* [Task details]: The required result is each line of the entries below containing the string "First".

* [Transcribed page contents]:
——————————
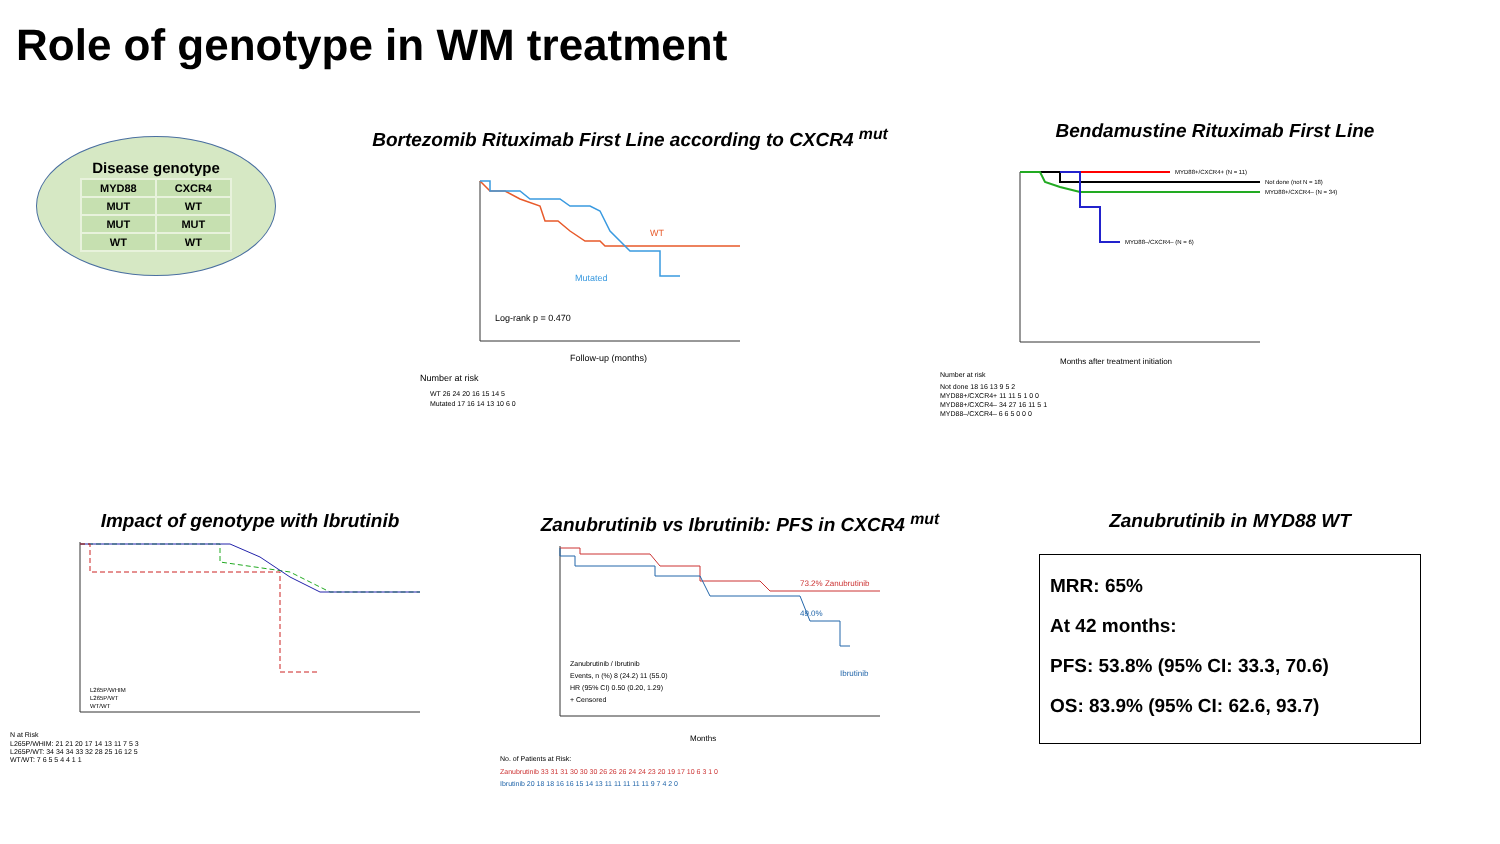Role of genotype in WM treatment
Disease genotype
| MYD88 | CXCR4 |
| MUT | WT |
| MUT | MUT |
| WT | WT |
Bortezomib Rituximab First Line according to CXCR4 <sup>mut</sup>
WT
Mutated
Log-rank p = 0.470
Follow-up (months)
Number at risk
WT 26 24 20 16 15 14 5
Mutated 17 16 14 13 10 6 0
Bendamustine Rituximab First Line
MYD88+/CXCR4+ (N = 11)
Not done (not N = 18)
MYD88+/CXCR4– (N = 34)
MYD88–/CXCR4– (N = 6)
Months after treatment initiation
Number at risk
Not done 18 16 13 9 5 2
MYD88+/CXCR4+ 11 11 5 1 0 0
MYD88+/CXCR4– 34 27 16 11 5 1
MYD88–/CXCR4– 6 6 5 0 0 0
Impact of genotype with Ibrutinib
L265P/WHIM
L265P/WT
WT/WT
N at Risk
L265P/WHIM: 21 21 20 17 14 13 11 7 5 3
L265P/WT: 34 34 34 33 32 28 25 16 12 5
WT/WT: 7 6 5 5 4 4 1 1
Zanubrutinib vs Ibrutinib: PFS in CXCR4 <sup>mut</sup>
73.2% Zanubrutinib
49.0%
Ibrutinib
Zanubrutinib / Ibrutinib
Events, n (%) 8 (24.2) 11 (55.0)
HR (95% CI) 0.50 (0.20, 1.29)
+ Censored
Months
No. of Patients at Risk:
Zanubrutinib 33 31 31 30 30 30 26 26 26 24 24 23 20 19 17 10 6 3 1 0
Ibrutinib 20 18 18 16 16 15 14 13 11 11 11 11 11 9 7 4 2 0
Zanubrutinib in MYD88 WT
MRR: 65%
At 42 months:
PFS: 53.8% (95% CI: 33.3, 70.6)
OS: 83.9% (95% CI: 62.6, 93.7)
——————————
* [Solution below]:
Bortezomib Rituximab First Line according to CXCR4 <sup>mut</sup>
Bendamustine Rituximab First Line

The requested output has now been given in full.